Monkees Bassist Peter Tork Dead at 77

Monkees bassist and singer Peter Tork, who played with the group since its beginning, died [...]

Monkees bassist and singer Peter Tork, who played with the group since its beginning, died Thursday of unknown causes, his sister said. He was 77.

peter-tork_getty-Michael Ochs Archives : Stringer
(Photo: Michael Ochs Archives / Stringer, Getty)

Tork's sister, Anne Thorkelson, confirmed the musician's death to The Washington Post on Thursday. Although she did not say how her brother died, he was diagnosed with adenoid cystic carcinoma, a rare cancer affecting his tongue, in 2009.

Tork was widely known as the lovable dimwit from the wisecracking, made-for-TV group, although in real life he was an accomplished songwriter and performer who wrote several songs for the group, including "Can You Dig It?" and "For Pete's Sake."

Tork and fellow guitarist Mike Nesmith were serious musicians of the folk and rock scenes of the early 1960s who joined child actors Davy Jones and Micky Dolenz as the vocalist and singer/drummer of the band, respectively.

While the American version of The Beatles enjoyed enormous chart and box-office success from the TV show, which was created by Bob Rafelson and Bert Schneider and launched in 1966, the group eventually tired of not being taken seriously.

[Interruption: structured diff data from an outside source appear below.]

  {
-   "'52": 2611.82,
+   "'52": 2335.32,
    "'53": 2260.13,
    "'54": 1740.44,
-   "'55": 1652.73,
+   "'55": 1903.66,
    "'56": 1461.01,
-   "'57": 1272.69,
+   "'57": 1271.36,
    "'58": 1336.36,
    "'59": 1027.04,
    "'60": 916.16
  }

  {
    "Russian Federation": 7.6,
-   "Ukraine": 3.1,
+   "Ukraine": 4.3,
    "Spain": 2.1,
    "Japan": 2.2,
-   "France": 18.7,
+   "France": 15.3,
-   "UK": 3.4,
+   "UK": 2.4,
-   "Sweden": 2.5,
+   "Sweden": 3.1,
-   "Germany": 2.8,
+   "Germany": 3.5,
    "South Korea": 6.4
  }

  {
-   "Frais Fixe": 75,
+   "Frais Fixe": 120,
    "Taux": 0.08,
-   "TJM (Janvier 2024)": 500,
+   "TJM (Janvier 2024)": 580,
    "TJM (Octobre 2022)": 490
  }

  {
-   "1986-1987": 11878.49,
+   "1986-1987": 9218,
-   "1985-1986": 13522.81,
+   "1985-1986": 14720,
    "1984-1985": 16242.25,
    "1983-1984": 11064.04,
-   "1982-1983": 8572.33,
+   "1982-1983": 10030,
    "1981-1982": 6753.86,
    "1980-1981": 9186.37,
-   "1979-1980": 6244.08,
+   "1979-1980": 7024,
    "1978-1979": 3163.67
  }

Gradually, they took on instrumental and songwriting work on their recordings and made a very psychedelic 1968 album and film, Head, which was a dramatic departure from their past and baffled fans.

Tork had spoken out about his disappointment with The Monkees TV show and the fact that the songs were mostly done by session musicians — and that his and his bandmates' instruments were actually unplugged while performing on TV.

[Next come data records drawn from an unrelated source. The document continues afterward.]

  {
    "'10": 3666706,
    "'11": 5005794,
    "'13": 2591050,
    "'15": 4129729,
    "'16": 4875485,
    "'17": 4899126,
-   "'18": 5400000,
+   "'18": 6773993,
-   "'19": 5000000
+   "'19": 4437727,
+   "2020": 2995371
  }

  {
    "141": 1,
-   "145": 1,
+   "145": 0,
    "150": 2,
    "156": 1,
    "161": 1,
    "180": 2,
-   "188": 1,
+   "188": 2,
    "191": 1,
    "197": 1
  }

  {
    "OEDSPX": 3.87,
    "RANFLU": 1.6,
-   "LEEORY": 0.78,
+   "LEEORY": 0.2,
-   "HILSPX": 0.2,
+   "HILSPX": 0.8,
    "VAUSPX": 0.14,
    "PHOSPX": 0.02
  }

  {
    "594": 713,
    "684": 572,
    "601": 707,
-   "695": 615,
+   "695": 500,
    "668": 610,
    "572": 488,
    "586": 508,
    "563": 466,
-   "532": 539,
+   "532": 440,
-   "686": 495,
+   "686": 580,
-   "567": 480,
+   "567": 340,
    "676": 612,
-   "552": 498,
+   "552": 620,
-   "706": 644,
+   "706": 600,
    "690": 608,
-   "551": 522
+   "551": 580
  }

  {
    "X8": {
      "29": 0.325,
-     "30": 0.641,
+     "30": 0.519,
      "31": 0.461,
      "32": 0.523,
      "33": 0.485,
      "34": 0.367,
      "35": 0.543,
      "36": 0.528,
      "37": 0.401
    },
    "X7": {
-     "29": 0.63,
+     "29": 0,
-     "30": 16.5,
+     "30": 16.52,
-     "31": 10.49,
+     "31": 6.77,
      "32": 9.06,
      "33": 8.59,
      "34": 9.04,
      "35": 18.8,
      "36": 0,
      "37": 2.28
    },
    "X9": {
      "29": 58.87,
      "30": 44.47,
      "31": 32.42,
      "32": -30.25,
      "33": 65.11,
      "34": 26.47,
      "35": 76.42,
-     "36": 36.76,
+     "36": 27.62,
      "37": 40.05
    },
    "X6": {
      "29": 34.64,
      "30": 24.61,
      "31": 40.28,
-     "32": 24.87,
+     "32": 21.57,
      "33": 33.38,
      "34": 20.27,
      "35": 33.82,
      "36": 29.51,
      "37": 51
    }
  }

He told CBS News that he was "mortified" when producer Don Kirshner didn't want his help.

"They were doing 'Clarksville,' and I wrote a counterpoint, I had studied music," Tork said. "And I brought it to them, and they said: 'No, no, Peter, you don't understand. This is the record. It's all done. We don't need you.'"

The group split up not much longer, reuniting periodically over the years. Jones died in 2012 at the age of 67 from a heart attack. James Frawley, who worked as a director for The Monkees TV series, died in January at the age of 82 after a heart attack.

While The Monkees ran for just two seasons, the series won an Emmy Award for outstanding comedy and spawned a frenzy of merchandise, record sales and world tours that became known as Monkeemania. A 1967 report from The Washington Post details that the Monkees sold 35 million albums, which was "twice as many as the Beatles and the Rolling Stones combined." Hits like "Daydream Believer," "I'm a Believer" and "Last Train to Clarksville" all rose to No. 1 on the Billboard record chart.

In the 1970s, Tork formed an unsuccessful band called Release, was imprisoned for several months in 1972 after being caught with "$3 worth of hashish in my pocket" and worked as a high school teacher and "singing waiter." He struggled with alcohol addiction before quitting in the early 1980s.

By then, he joined The Monkees for a major reunion tour (which they continued to do about once a decade) and performed as a solo artist.

"This is not a band. It's an entertainment operation whose function is Monkee music," he told Britain's Telegraph newspaper during a Monkees tour in 2016. "It took me a while to get to grips with that but what great music it turned out to be! And what a wild and wonderful trip it has taken us on!"

Tork's marriages to Jody Babb, Reine Stewart and Barbara Iannoli all ended in divorce. He is survived by his wife, Pamela Grapes; daughter Hallie, from his second marriage; son Ivan, from his third marriage; daughter Erica, from a relationship with Tammy Sustek; a brother; and a sister.